Undoubtedly, the activists and journalists who have subscribed to the view that BPA is deadly and that anyone who says it isn’t is shilling for industry will protest that estradiol shouldn’t be used as a control. As Newsweek once again argued in claiming that the activists on BPA had the better science,
“…Estradiol had never been used to provide such a baseline, so concluding that BPA is less potent than estradiol--as industry does--is like saying one temperature is higher than another when you don't even know if the thermometer works.”
In fact, estradiol has been used as a baseline in studying chemicals with estrogen-like activities since 1998 (Biegel et al.). It was used in Howdeshell (2007) and multiple studies by Tyl et al on BPA. If Newsweek’s claim was correct, it’s hard to see how any of these studies would pass peer-review, let alone form the basis for risk assessment all over the world.

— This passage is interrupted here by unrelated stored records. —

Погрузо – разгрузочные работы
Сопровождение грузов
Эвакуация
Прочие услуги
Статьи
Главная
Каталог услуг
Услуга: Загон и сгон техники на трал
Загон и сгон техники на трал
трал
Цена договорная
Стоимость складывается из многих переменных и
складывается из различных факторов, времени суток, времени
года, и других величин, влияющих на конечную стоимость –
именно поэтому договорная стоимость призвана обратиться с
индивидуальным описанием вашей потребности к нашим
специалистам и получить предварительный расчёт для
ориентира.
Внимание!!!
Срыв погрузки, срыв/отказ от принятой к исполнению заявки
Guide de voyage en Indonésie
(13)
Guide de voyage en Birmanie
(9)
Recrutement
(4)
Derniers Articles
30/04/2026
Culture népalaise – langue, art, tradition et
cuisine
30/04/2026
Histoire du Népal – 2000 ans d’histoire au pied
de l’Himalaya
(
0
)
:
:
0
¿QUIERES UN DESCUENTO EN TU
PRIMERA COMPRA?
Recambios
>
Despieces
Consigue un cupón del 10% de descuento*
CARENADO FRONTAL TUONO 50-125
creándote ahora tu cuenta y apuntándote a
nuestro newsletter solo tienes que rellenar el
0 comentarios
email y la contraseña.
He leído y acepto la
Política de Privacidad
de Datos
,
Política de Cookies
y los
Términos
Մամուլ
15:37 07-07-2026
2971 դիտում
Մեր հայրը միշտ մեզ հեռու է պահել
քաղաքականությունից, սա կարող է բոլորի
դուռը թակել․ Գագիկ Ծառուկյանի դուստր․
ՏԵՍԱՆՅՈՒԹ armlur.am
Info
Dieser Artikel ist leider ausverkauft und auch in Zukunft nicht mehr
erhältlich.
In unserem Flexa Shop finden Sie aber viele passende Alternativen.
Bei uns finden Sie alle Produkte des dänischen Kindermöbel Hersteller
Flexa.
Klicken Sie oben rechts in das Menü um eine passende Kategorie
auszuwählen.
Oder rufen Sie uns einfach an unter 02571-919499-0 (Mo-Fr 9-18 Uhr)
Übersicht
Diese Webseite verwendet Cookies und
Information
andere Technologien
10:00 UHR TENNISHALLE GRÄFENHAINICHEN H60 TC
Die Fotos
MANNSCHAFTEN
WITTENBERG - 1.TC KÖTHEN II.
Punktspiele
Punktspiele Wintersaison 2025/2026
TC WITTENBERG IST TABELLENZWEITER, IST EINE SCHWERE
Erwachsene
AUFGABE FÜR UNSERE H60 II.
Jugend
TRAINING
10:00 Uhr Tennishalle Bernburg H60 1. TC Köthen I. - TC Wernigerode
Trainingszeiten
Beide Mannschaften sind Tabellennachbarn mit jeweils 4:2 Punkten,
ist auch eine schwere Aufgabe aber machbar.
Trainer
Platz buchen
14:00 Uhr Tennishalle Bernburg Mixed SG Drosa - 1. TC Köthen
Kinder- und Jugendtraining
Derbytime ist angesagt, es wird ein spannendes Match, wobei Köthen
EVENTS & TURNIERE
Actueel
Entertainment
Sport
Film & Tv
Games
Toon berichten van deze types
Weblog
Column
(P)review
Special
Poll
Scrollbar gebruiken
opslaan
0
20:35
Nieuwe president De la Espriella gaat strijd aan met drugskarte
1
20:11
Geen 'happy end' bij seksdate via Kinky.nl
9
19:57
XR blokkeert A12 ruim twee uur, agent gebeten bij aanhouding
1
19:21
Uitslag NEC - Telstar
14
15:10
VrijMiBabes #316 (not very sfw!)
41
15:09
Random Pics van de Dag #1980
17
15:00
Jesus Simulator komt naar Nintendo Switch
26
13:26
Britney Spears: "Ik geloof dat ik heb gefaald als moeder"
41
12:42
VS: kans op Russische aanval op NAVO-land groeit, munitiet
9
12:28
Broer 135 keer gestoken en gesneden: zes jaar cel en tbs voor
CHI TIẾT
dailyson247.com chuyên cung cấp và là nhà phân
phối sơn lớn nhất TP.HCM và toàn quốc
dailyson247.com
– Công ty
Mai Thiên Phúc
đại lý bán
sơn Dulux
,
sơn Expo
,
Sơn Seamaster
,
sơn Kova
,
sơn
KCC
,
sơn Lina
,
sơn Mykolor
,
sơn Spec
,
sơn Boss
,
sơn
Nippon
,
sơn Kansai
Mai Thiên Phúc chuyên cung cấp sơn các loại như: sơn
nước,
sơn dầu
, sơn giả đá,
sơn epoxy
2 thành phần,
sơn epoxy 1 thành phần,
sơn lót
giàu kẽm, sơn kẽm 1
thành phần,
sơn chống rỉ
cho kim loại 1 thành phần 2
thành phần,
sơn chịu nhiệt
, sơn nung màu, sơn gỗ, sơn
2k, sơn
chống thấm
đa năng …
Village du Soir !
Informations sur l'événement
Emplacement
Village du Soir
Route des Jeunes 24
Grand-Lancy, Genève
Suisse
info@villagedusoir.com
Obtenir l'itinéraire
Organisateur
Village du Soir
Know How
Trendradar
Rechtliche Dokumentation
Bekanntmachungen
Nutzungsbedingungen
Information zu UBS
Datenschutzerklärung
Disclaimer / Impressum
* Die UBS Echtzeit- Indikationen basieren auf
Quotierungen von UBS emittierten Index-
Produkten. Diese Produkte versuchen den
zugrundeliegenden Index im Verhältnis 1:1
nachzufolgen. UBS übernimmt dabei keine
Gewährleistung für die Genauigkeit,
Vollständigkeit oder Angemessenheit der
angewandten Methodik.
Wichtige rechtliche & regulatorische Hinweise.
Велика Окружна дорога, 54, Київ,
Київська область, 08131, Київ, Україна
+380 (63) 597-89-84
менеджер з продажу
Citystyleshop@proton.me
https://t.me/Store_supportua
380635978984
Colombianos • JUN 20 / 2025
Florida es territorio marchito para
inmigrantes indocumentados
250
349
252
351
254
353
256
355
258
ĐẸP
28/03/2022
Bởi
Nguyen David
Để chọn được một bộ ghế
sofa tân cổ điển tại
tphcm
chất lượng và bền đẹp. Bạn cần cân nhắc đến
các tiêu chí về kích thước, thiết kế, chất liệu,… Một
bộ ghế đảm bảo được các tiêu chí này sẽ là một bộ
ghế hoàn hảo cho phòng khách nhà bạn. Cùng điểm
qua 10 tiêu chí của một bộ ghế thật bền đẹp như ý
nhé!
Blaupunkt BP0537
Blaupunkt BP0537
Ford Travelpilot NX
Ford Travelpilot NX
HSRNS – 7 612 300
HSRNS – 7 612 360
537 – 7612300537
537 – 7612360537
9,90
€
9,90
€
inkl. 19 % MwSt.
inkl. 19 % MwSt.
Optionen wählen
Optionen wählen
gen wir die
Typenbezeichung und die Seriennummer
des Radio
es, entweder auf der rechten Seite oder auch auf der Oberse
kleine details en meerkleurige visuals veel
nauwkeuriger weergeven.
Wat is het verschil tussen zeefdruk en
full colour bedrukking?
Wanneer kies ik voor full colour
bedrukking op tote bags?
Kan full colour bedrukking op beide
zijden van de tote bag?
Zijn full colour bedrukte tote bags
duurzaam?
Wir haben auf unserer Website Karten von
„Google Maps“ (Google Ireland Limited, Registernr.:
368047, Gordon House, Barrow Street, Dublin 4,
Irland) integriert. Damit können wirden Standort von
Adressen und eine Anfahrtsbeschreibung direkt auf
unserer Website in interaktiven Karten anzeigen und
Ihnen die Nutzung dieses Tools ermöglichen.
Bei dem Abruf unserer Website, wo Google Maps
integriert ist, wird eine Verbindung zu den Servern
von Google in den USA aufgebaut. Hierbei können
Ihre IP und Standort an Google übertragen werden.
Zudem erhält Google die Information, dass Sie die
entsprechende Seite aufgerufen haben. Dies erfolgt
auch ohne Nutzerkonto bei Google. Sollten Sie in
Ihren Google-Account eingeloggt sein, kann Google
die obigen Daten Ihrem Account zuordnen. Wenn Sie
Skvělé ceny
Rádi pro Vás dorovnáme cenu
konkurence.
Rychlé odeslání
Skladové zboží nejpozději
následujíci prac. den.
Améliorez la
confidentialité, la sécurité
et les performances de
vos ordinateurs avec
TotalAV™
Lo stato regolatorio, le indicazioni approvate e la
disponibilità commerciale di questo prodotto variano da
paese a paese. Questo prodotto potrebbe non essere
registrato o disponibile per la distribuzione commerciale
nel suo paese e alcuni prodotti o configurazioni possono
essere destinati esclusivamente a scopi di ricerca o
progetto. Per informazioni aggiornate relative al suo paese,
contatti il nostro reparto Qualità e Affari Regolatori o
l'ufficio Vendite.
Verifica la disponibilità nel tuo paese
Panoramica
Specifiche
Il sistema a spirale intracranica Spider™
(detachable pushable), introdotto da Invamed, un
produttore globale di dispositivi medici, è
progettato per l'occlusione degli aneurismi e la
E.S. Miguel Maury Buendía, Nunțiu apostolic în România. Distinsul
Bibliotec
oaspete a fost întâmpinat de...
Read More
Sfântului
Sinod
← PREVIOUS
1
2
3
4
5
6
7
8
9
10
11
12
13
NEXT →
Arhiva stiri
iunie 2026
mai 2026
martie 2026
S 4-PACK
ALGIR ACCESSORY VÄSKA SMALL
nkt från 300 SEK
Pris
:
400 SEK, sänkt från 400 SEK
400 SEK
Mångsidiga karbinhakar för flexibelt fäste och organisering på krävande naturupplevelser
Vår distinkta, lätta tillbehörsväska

The new study adds a growing body of evidence that BPA does not pose a risk at levels humans are exposed to. Since the European Union’s risk assessment in 2006, there has been a review by Japan’s National Institute of Advanced Industrial Science and Technology (2007), an examination of claims of neurotoxicity by the Norwegian Scientific Committee for Food Safety, (2008), an update to the European Union’s risk assessment (2008), an evaluation by the French Food Safety Agency (2008), a risk assessment by NSF International, a World Health Organization collaborative center (2008), a review of new data by the German Federal Institute for Risk Assessment (2008), a joint regulatory review for manufacturers by the FDA and Health Canada, a survey by Health Canada (2009), a risk assessment by Food Standards Australia/New Zealand (2009), two more surveys by Health Canada, one on canned powdered infant formula, the second on bottled water products (2009), a hazard assessment by California’s Environmental Protection Agency (2009), and a modeling study of BPA in humans by the German Federal Institute for Risk Assessment (2009).